The Walking Dead Review: “Home”

The battle for the prison begins.

Title: “Home”

Cast and Crew

Directed by Seith Mann
Written by Nicole Beattie

Andrew Lincoln as Rick Grimes
Danai Gurira as Michonne
Laurie Holden as Andrea
David Morrissey as the Governor
Steven Yeun as Glenn Rhee
Lauren Cohan as Maggie Greene
Norman Reedus as Darryl Dixon
Michael Rooker as Merle Dixon
Scott Wilson as Herschel Greene
Melissa Suzanne McBride as Carol Peletier
Chandler Riggs as Carl Grimes
Emily Kinney as Beth Greene
Lew Temple as Axel
Dallas Roberts as Milton
Jose Pablo Cantillo as Martinez
Sarah Wayne Callies as Lori Grimes

Additional cast and crew information may be found here.


Divisions grow within all groups—and the Governor launches a strike against the prison.

High Point

The story begins well, with writing and direction by people who understand that TV is a visual medium. Some may find episode’s conclusion a little brief— we’ve awaited this battle for more than a year— but it is only a battle, and well handled, even if the arrival of reinforcements seemed a little too convenient.

Low Point

I know we’ll see much more of the Dixon brothers, but this wee’s script feels like a lost opportunity. We get too little and too forced a sense of how their time apart has affected them, before they return, cavalry-like, in the nick of time.

The Scores

Originality: 4/6

Effects: 6/6

Story: 5/6 The story builds to the expected battle, in which the Governor unleashes an unexpected but perfectly logical weapon. The script cheats the Dixon brothers, and the Woodbury scenes still feel a bit uneven.

Acting: 5/6

Emotional Response: 5/6

Production: 6/6

Overall: 5/6

  • I hope we’ll get an explanation for where Chase Tyreese and his group were during the final scenes of this episode.
  • Michonne finally offers some helpful information.
  • Can a corpse really work that well as a shield against high-powered weapons? It looks cool, but it strikes me (and I admit I lack experience with weapons of that caliber) that it comes from the same theory of weapons physics that allows Carl to kill with precision across great distances with his pistol….
  • …Except in this ep, where everyone in the battle proves a pretty poor shot.

In total, “Home” receives 36/42

Additional Comments

5 replies on “The Walking Dead Review: “Home””

  1. Bullets, especially from AR style rifles or their equivalents, penetrate bodies, cars, doors, standard ballistic armor, and concrete block quite well. Car doors and bodies don’t even stand up to pistol calibers (9mm, .45, .357) all that well. If the bullet doesn’t hit a bone or some internal part of a car tougher than sheet metal, it will go right through. We took a used (yes it was older, but in theory still good) vest to the farm once and shot it with a variety of things. A 9 will penetrate about 1/3 of the time. Rifles above .22 just go right trough.
    But TV and movies will never get this right, it would make the good guys look bad and the bad guys wouldn’t seem so incompetent.
    I won’t even get into the good guy=good aim, bad guy=barn? what barn? argument.
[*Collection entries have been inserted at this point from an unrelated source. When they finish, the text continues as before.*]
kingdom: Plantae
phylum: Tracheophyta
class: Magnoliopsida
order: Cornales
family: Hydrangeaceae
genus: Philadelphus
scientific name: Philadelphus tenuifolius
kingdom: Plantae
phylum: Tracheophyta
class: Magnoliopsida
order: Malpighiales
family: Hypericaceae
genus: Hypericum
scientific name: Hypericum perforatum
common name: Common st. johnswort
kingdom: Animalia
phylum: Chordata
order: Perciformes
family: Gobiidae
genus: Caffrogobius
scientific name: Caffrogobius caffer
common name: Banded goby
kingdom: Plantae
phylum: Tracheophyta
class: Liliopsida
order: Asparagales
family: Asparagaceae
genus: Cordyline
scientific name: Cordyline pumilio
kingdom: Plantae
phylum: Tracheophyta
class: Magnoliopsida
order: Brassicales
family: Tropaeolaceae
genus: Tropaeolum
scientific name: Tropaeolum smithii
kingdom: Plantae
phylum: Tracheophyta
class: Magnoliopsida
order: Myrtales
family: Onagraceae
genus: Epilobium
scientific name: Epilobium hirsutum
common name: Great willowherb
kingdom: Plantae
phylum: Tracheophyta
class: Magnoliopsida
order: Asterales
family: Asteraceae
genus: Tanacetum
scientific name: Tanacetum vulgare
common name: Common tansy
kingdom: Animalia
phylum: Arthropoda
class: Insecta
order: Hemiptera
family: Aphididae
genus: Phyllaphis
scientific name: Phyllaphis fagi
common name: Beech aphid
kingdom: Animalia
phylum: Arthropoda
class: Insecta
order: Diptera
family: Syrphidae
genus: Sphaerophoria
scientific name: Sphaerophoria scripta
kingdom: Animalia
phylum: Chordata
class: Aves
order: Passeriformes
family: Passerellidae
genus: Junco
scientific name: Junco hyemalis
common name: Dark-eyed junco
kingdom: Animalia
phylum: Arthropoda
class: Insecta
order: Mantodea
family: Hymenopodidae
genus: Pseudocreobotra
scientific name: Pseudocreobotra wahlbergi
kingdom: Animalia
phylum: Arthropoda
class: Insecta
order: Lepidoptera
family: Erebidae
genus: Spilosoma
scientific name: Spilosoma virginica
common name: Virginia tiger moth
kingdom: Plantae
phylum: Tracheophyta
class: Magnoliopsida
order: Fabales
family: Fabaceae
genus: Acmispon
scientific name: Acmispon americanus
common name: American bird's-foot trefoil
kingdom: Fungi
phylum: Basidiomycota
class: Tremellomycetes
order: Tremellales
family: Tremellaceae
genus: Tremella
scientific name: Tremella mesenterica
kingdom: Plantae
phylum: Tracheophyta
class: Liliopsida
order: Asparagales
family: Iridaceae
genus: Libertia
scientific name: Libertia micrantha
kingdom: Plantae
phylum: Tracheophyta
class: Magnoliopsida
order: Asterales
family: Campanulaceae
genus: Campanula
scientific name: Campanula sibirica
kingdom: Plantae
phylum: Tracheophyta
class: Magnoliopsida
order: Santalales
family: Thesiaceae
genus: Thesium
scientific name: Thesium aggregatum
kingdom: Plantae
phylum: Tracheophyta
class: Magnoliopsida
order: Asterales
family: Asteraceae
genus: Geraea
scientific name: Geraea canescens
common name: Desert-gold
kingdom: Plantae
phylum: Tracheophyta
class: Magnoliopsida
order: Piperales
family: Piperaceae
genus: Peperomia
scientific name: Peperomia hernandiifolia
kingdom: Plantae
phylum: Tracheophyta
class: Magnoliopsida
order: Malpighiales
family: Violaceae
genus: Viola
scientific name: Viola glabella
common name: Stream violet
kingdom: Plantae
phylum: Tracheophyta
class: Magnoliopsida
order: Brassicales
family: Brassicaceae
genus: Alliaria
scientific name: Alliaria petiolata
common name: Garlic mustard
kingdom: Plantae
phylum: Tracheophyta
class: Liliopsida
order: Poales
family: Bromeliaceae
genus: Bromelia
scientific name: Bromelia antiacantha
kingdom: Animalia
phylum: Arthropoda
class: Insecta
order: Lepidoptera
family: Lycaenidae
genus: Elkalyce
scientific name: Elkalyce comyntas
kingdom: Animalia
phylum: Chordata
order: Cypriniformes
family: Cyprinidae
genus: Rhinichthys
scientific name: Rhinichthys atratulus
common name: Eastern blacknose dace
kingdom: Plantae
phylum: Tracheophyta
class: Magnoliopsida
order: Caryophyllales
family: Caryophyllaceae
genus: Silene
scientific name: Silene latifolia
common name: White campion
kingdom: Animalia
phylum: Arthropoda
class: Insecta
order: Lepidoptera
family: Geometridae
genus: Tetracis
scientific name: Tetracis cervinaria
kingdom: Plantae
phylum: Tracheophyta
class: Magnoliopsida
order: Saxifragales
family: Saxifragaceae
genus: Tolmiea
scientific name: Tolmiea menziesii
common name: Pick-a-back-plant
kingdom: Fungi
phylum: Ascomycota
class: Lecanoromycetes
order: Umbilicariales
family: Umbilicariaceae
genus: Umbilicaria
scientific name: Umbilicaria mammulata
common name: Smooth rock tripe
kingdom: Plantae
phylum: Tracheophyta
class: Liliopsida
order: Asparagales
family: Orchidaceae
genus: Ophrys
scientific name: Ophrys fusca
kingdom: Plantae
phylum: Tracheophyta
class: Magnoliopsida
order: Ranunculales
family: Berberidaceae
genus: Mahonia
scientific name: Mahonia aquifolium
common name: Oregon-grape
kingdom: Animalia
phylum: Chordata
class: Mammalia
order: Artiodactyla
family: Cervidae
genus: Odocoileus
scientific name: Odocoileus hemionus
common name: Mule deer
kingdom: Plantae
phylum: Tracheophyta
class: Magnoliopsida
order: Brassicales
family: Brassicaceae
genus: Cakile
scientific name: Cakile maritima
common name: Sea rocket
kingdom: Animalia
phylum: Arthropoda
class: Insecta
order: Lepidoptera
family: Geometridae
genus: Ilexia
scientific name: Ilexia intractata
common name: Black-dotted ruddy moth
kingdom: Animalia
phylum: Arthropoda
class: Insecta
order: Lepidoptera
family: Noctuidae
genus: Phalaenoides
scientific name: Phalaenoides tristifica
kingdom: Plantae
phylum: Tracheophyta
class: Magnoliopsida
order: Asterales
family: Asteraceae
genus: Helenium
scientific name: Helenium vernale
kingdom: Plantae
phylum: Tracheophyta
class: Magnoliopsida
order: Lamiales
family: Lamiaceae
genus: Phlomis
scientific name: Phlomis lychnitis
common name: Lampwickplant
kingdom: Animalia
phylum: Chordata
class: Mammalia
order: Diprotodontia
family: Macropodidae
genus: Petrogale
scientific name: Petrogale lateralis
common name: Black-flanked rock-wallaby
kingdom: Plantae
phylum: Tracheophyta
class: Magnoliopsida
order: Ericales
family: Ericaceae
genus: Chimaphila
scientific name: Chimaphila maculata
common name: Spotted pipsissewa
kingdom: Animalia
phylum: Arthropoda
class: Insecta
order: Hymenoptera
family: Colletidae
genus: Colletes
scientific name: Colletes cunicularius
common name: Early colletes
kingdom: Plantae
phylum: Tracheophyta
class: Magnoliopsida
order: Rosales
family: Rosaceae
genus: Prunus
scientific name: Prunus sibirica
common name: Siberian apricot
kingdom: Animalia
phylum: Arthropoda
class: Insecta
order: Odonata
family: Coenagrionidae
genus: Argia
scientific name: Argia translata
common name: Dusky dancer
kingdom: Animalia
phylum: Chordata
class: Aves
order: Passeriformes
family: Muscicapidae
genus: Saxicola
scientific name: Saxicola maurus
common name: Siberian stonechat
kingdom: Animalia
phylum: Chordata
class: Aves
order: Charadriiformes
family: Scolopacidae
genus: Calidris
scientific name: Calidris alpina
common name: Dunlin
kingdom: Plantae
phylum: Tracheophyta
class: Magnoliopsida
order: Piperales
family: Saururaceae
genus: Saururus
    • At least everyone seemed equally bad at shooting at moving targets and targets under cover in this episode and it wasn’t just one sided.

      Losing a perch in the high ground (tower) is a nearly fatal mistake by the group. They should have that constantly manned in future episodes.

      • I think there’s a pretty big difference when shooting relaxed (even if a zombie is running at you), and shooting while someone else is shooting back. I’m willing to grant internal consistency there. The only thing that stood out was the Governor not taking cover, but he is a bit of a nutjob so that’s fine.

        As for the non-penetrating power of bullets, I’ll grant them that from a story telling perspective, it’s a lot easier to communicate the tactical situation of a battle when a bullet needs a line of sight to hit.

        • It’s tricky business. Some fantasies (The Avengers, say or Buffy) take place in a stylized version of reality that allows the story to happen at all. Others go for a more realistic feel– this is what realistically would follow, IF we allow for the existence of such-and-such a fantastic element.

          The Walking Dead trades on being fairly realistic, save for its core impossible premise. It’s harder to get away with non-walking-dead-related handwaves and artistic license. However, you make valid points, and these things didn’t ruin the episode. I just think it would be a better show if Action Movie Physics didn’t kick in every time somone picks up a gun.

          • But other than an improbable array of objects being bullet proof the closing battle was one of the most realistic action sequences in the show.

            In the ordinary zombie scenes you have both olympic marksmen and zombie craniums with the strength of styrofoam (reminds me of Buffy and the extremely weak sternums of vampires).

            On that note I chuckled a bit when Darryl pulled his arrow out of a zombie head that was obviously rubber.